Incorrigible spam

Thu Apr 8 13:26:14 CEST 2004

On Thu, 08 Apr 2004 08:43:38 +0200
Boris 'pi' Piwinger wrote:

> Richard Kimber <rkimber at ntlworld.com> wrote:
> 
> >From time to time I get spam that is still scored as ham after I've
> >told bogofilter to relearn it as spam.
> 
> This seems to be an artifact of full training. However,
> besides the solutions already offered, those messages might
> be an indication that you did some false training in the
> past.

A large wordlist with lots of messages has a measure of "inertia".  With
such a list, each message is a very small percentage of the total.  This
can make it harder to change the status of a token from "hammish" to
"spammish".  You may be encountering that effect.

On the other hand, all my tests indicate that a larger database with
more tokens in it will do a better job of classifying messages.  Last
week I posted a test in which I scored my whole corpus (160,000
messages) and built a new wordlist with all messages having scores
neither 0 nor 1.  Using the new wordlist, I repeated the process a
second time.  Using the newer wordlist, I repeated the process a third
time, etc, etc, etc.  After each repetition, I counted how many ham
scored as ham, as unsure, and as spam and also counted how many spam
scored as ham/unsure/spam.  Scoring with a big wordlist produced good
results with few unsures and few errors.  Using the small set of unsures
from scores with a big list produced a small wordlist.  The results of
scoring with a small wordlist were many more unsures and a larger number
of errors.  The pattern of "small wordlist, more errors" and "large
wordlist, fewer errors" was very pronounces.
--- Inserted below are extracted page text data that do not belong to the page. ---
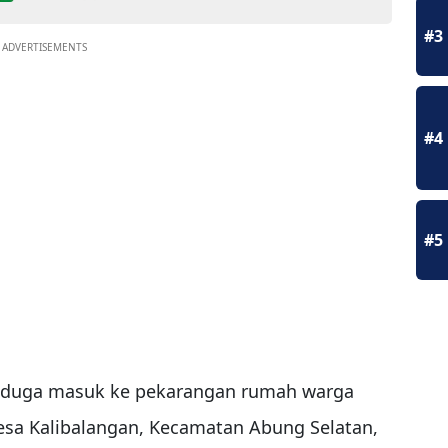
#3
ADVERTISEMENTS
#4
#5
diduga masuk ke pekarangan rumah warga
Desa Kalibalangan, Kecamatan Abung Selatan,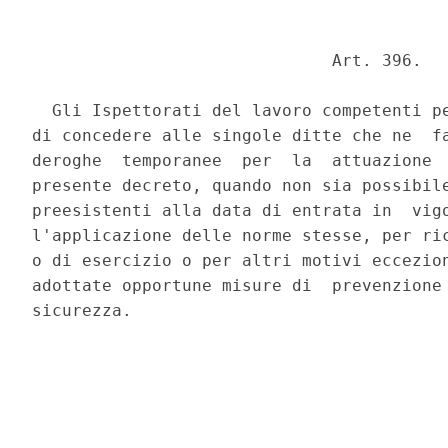
                              Art. 396. 

  Gli Ispettorati del lavoro competenti pe
di concedere alle singole ditte che ne  fa
deroghe  temporanee  per  la  attuazione  
presente decreto, quando non sia possibile
preesistenti alla data di entrata in  vigo
l'applicazione delle norme stesse, per ric
o di esercizio o per altri motivi eccezion
adottate opportune misure di  prevenzione 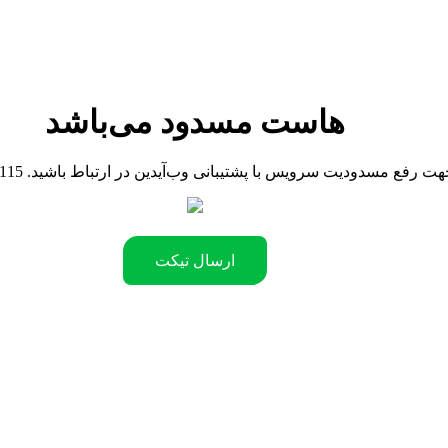
هاست مسدود می‌باشد
090442181 .جهت رفع مسدودیت سرویس با پشتیبانی وب‌آیدین در ارتباط باشید
ارسال تیکت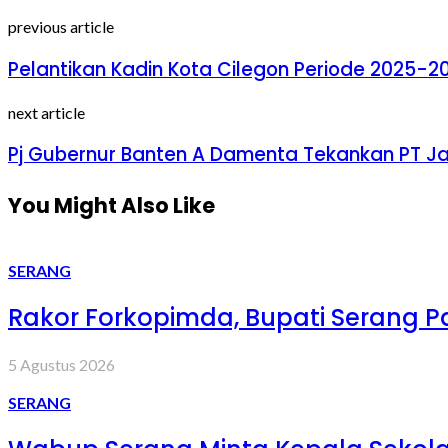
previous article
Pelantikan Kadin Kota Cilegon Periode 2025-2
next article
Pj Gubernur Banten A Damenta Tekankan PT Ja
You Might Also Like
SERANG
Rakor Forkopimda, Bupati Serang Pa
5 Agustus 2026
SERANG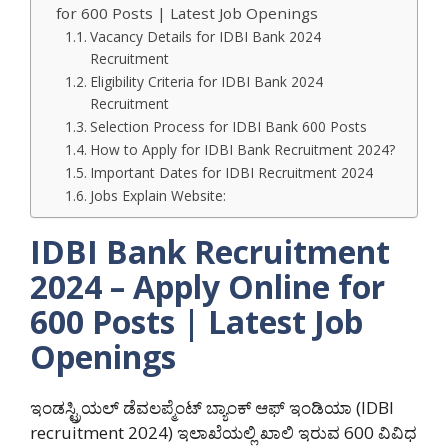
for 600 Posts | Latest Job Openings
Vacancy Details for IDBI Bank 2024
Recruitment
Eligibility Criteria for IDBI Bank 2024
Recruitment
Selection Process for IDBI Bank 600 Posts
How to Apply for IDBI Bank Recruitment 2024?
Important Dates for IDBI Recruitment 2024
Jobs Explain Website:
IDBI Bank Recruitment
2024 – Apply Online for
600 Posts | Latest Job
Openings
ಇಂಡಸ್ಟ್ರಿಯಲ್ ಡೆವಲಪ್ಮೆಂಟ್ ಬ್ಯಾಂಕ್ ಆಫ್ ಇಂಡಿಯಾ (IDBI
recruitment 2024) ಇಲಾಖೆಯಲ್ಲಿ ಖಾಲಿ ಇರುವ 600 ವಿವಿಧ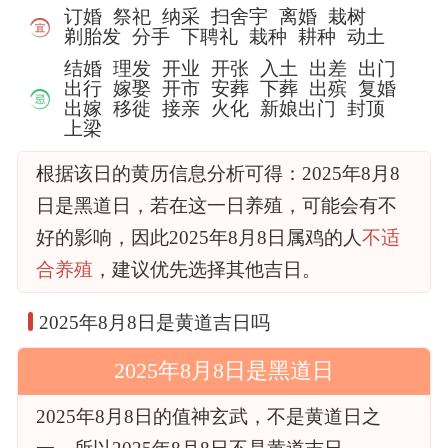
订婚
祭祀
纳采
扫舍宇
离婚
栽树
剃胎发
分手
下聘礼
栽种
耕种
动土
结婚
理发
开业
开张
入土
出差
出门
出行
嫁娶
开市
安葬
下葬
出殡
复婚
出嫁
移徙
接亲
火化
新娘出门
封顶
上梁
根据该日的黄历信息分析可得：2025年8月8
日是黑道日，若在这一日养殖，可能会有不
好的影响，因此2025年8月8日属鸡的人
不适
合养殖
，建议优先选择其他吉日。
2025年8月8日是黄道吉日吗
2025年8月8日是黑道日
2025年8月8日的值神玄武，不是黄道日之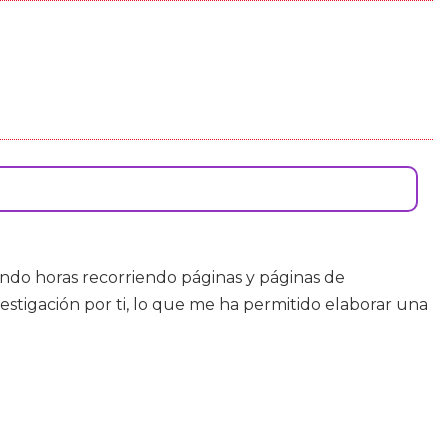
ndo horas recorriendo páginas y páginas de
estigación por ti, lo que me ha permitido elaborar una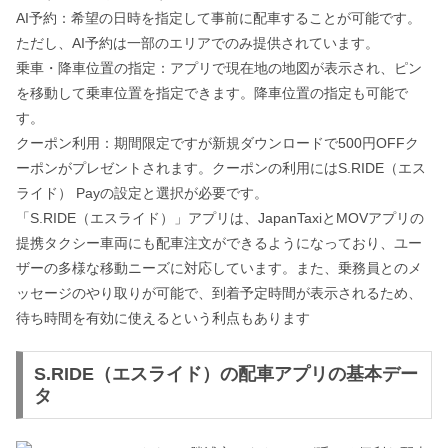
AI予約：希望の日時を指定して事前に配車することが可能です。
ただし、AI予約は一部のエリアでのみ提供されています。
乗車・降車位置の指定：アプリで現在地の地図が表示され、ピン
を移動して乗車位置を指定できます。降車位置の指定も可能で
す。
クーポン利用：期間限定ですが新規ダウンロードで500円OFFク
ーポンがプレゼントされます。クーポンの利用にはS.RIDE（エス
ライド） Payの設定と選択が必要です。
「S.RIDE（エスライド）」アプリは、JapanTaxiとMOVアプリの
提携タクシー車両にも配車注文ができるようになっており、ユー
ザーの多様な移動ニーズに対応しています。また、乗務員とのメ
ッセージのやり取りが可能で、到着予定時間が表示されるため、
待ち時間を有効に使えるという利点もあります
S.RIDE（エスライド）の配車アプリの基本デー
タ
As pi says, a training error sometime in the past can also have a big
effect. Running "bogofilter -vvv < message" will list all the tokens and
their scores.  The FAQ describes "-vvv" output.  Of particular value in
a case like this, look at the last column ("+" or "-" depending on
min_dev) for which tokens were used to score the message.  Then look for
tokens that have been seen only once (or perhaps twice).  Check that
these tokens are correctly hammish or spammish.  If you have several
tokens with counts of 1 that are wrong, there's a good chance they came
from a single message used in a training error.